Aidan stared at her, stunned, flattered, and pleased beyond words. But then, a second later, the sickening, sinister implications about her former husband began snaking back into his consciousness. He forced himself to speak. “You felt nothing that day with me, did you? There was no pleasure in it for you.”
“It wasn’t quite nothing,” she admitted, “but it probably wasn’t anything like what you were feeling.”
“And you’ve never taken a lover, because of him and what . . .” He could barely get the words out. “Because of what he did to you.”

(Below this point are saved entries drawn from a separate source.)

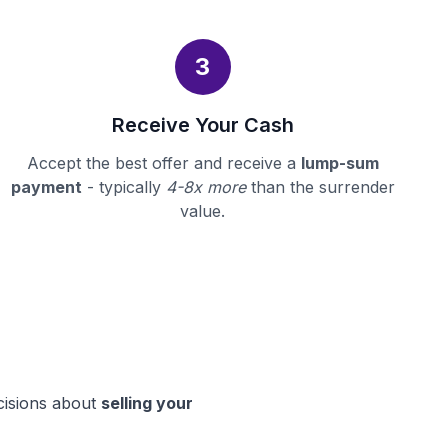
3
Receive Your Cash
Accept the best offer and receive a
lump-sum
payment
- typically
4-8x more
than the surrender
value.
cisions about
selling your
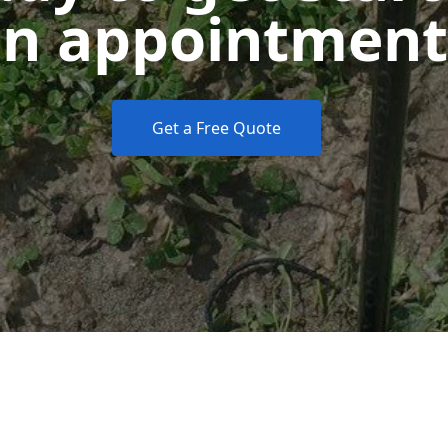
n appointment
Get a Free Quote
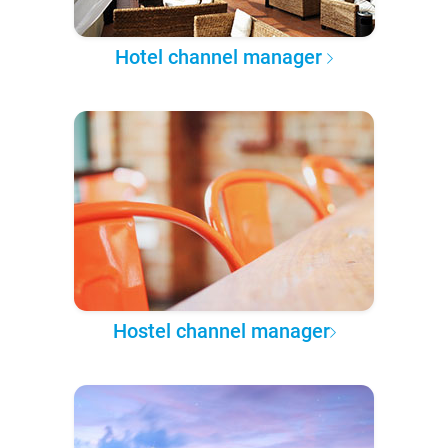
Hotel channel manager
Hostel channel manager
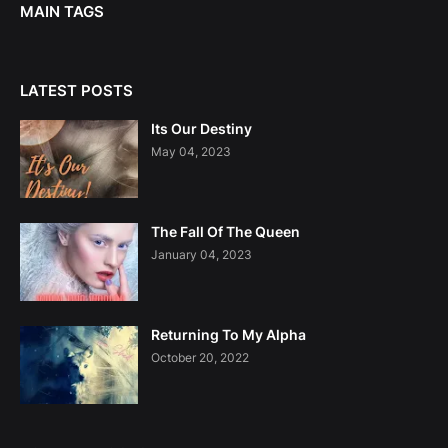
MAIN TAGS
LATEST POSTS
Its Our Destiny
May 04, 2023
The Fall Of The Queen
January 04, 2023
Returning To My Alpha
October 20, 2022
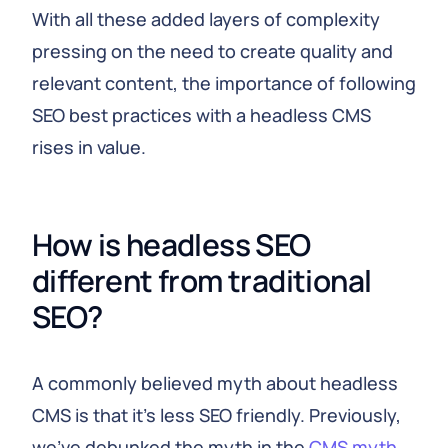
With all these added layers of complexity
pressing on the need to create quality and
relevant content, the importance of following
SEO best practices with a headless CMS
rises in value.
How is headless SEO
different from traditional
SEO?
A commonly believed myth about headless
CMS is that it’s less SEO friendly. Previously,
we’ve debunked the myth in the
CMS myth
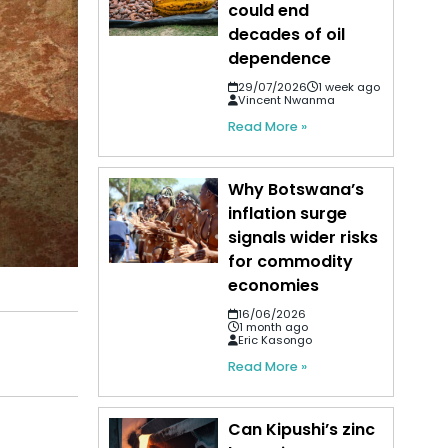
could end
decades of oil
dependence
29/07/2026
1 week ago
Vincent Nwanma
Read More »
Why Botswana’s
inflation surge
signals wider risks
for commodity
economies
16/06/2026
1 month ago
Eric Kasongo
Read More »
Can Kipushi’s zinc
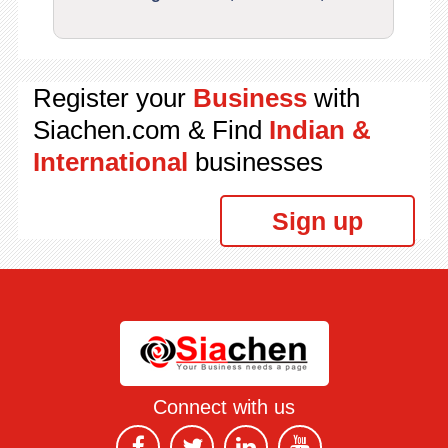
Register your
Business
with
Siachen.com & Find
Indian &
International
businesses
Sign up
Connect with us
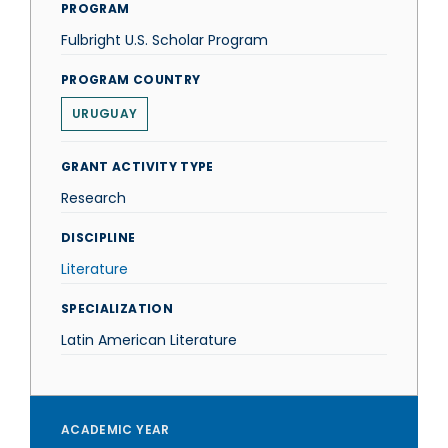
PROGRAM
Fulbright U.S. Scholar Program
PROGRAM COUNTRY
URUGUAY
GRANT ACTIVITY TYPE
Research
DISCIPLINE
Literature
SPECIALIZATION
Latin American Literature
ACADEMIC YEAR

“Yes. I was so used to being numb, and cold, feeling hate rather than any sort of desire, so used to not wanting to be kissed or touched. It’s more than that, but I don’t know how else to explain it to you. The point is, I couldn’t give myself to you fully that day. I wanted to, but I just couldn’t. It wasn’t in me to give of myself that way.” She paused, then added softly, staring out at the sea, “It may never be.”
“I don’t believe that.”
“You don’t know.” She swerved, looked at him again. “You don’t know how he made me feel. It was like the pit of hell to me. Anyway, I thought you should know all that.” She tried to smile. “I don’t want you to be too disappointed.”
“I won’t be disappointed at all. You must believe me about that.” He brushed a tendril of hair back from her face. “Julia, do you—” He stopped, knowing this question could ruin everything today. But he also knew he had to ask it. “Do you want to tell me about him?”
She shook her head. “No. Maybe one day I’ll tell you, but not today.”
“All right,” he said, unable to suppress a tiny hint of relief. He didn’t want any talk of that bastard to spoil their day.
“The reason, of course,” she went on, a lightness coming into her voice that he knew was forced, “is that I have far more important things to do right now.” With that, she picked up her glass, drained it of the last swallow of its contents, and tossed it onto the grass as she stood up. “Like dip my feet in the water, for example. It’s deuced hot today.”